Weekend Smiles

Drumpf’s First Night In the White House

The Donald is elected president….

On the first night he spends in the White House, he is visited by the ghost of George Washington.

He asks him, “George, what can I do to best serve the United States?”

The ghost of George Washington responds, “Never tell a lie.”

He says, “Oh, I don’t think I can do that.”

The next night, he is visited by the ghost of Thomas Jefferson.

He asks him, “Thomas, what can I do to best serve the United States?”

The ghost of Thomas Jefferson responds, “Do not bully the people.”

He says, “Oh, I don’t think I can do that.”

On the third night, he is visited by the ghost of Abraham Lincoln.

He asks him, “Abraham, what can I do to best serve the United States?”

The ghost of Abraham Lincoln responds, “Go see a play.”

Becoming Russian

Paul is being interviewed by the Russian government:

Govt. Official: “If you had a yacht, what would you do with it?”

Paul: “Give it to Mother Russia.”

Govt. Official: “And if you had a palace, what would you do with it?”

Paul: “Give it to Mother Russia.”

Govt. Official: “And if you had a sweater, what would you do with it?”

No reply.

Government official asks the question again.

And still not reply.

Finally he shouts: “Paul, why don’t you reply?”

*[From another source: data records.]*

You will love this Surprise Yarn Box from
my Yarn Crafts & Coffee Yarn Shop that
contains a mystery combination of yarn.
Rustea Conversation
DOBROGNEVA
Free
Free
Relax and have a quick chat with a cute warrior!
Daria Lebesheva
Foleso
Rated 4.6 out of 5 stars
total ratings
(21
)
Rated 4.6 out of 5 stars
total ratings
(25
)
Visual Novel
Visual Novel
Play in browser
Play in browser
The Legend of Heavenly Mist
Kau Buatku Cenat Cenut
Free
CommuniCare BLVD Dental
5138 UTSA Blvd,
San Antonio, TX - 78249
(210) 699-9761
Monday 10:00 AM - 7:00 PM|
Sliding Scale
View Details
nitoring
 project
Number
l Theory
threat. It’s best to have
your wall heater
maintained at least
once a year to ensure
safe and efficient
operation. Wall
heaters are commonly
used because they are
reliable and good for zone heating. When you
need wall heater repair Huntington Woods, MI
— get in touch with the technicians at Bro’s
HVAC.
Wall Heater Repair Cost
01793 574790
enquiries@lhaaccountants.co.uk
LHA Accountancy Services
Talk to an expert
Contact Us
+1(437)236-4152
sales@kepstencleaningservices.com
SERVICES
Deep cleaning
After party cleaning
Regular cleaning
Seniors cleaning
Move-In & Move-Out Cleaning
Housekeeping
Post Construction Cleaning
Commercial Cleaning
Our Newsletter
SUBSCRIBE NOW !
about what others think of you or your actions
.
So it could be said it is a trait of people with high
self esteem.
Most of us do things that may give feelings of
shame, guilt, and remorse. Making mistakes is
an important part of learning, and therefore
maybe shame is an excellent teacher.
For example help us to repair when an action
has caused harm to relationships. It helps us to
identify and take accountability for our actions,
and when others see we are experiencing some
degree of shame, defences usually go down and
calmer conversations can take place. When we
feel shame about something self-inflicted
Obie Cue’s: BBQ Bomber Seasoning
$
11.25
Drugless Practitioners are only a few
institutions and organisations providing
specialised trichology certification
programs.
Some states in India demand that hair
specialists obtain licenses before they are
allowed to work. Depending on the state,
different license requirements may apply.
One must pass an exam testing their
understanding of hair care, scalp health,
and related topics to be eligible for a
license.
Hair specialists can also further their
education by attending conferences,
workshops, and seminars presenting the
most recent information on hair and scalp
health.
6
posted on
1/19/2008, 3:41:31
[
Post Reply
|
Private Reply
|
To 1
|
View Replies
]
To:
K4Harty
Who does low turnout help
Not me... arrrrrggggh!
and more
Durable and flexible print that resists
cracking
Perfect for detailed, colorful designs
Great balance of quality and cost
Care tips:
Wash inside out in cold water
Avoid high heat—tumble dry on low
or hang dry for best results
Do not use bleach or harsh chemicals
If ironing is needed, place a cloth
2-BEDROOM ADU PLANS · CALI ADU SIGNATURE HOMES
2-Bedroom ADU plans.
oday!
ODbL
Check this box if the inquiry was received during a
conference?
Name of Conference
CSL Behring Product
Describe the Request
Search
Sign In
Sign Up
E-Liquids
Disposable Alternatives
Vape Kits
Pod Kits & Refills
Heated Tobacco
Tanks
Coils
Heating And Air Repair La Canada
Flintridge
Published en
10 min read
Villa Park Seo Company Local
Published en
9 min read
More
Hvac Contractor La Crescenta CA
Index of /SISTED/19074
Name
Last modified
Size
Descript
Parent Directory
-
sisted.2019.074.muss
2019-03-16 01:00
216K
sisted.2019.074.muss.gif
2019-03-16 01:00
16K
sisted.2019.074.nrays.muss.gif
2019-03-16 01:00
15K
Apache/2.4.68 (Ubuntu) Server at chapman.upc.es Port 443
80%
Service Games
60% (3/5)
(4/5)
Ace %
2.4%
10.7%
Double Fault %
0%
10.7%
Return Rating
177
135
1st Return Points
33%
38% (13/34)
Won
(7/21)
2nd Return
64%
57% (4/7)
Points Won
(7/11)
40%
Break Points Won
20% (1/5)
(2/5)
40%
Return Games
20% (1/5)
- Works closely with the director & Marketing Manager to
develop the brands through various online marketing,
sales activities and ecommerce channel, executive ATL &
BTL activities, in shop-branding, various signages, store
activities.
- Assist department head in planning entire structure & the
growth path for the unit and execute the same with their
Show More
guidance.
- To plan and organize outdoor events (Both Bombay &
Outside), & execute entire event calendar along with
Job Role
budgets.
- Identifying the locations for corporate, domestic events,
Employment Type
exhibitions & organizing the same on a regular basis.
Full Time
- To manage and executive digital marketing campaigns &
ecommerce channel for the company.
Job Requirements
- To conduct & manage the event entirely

Paul: “Because I have a sweater.”

Boss Joke

There was a boss looking to hire someone. But, this boss had one funny thing about him, he didn’t have any ears and was very sensitive about it. First day someone comes for an interview and does great on the exam. Then the boss asks him “do you notice anything funny about me”? After pausing for a second he says “yes, you don’t have any ears”. The boss throws him out.

Next day another guys comes in. He too does great on the exam. The boss asks him if he noticed anything funny about him. He start stuttering and fidgeting trying to get out of the situation. The boss urges him “c’mon tell me what’s funny” finally he tells him “you don’t have ears”. The boss throws him out too.

Third day another guy comes in. He aces the exam and the boss is very excited. Then the boss asks him ” do you notice anything funny about me”? He thinks for a second and then replies “Yes , you wear contact lenses”.Amazed the boss asks him “Wow, how did you know that”? To which he responds “Easy, you don’t have any ears so you can’t wear glasses”!

An old man lived alone. He wanted to dig his vegetable garden, but it was very hard work. His only son, who would have helped him, was in prison for bank robbery. The old man wrote a letter to his son and mentioned his predicament. Shortly, he received this reply,” For heaven’s sake Dad, don’t dig up that garden, that’s where I buried the Money!” At 4 A.M. the next morning, a dozen policemen showed up and dug up the entire garden, without finding any money. Confused, the old man wrote another note to his son telling him what happened, and asking him what to do next. His son’s reply was: “Now plant your vegetables, Dad. It’s the best I could do from here.”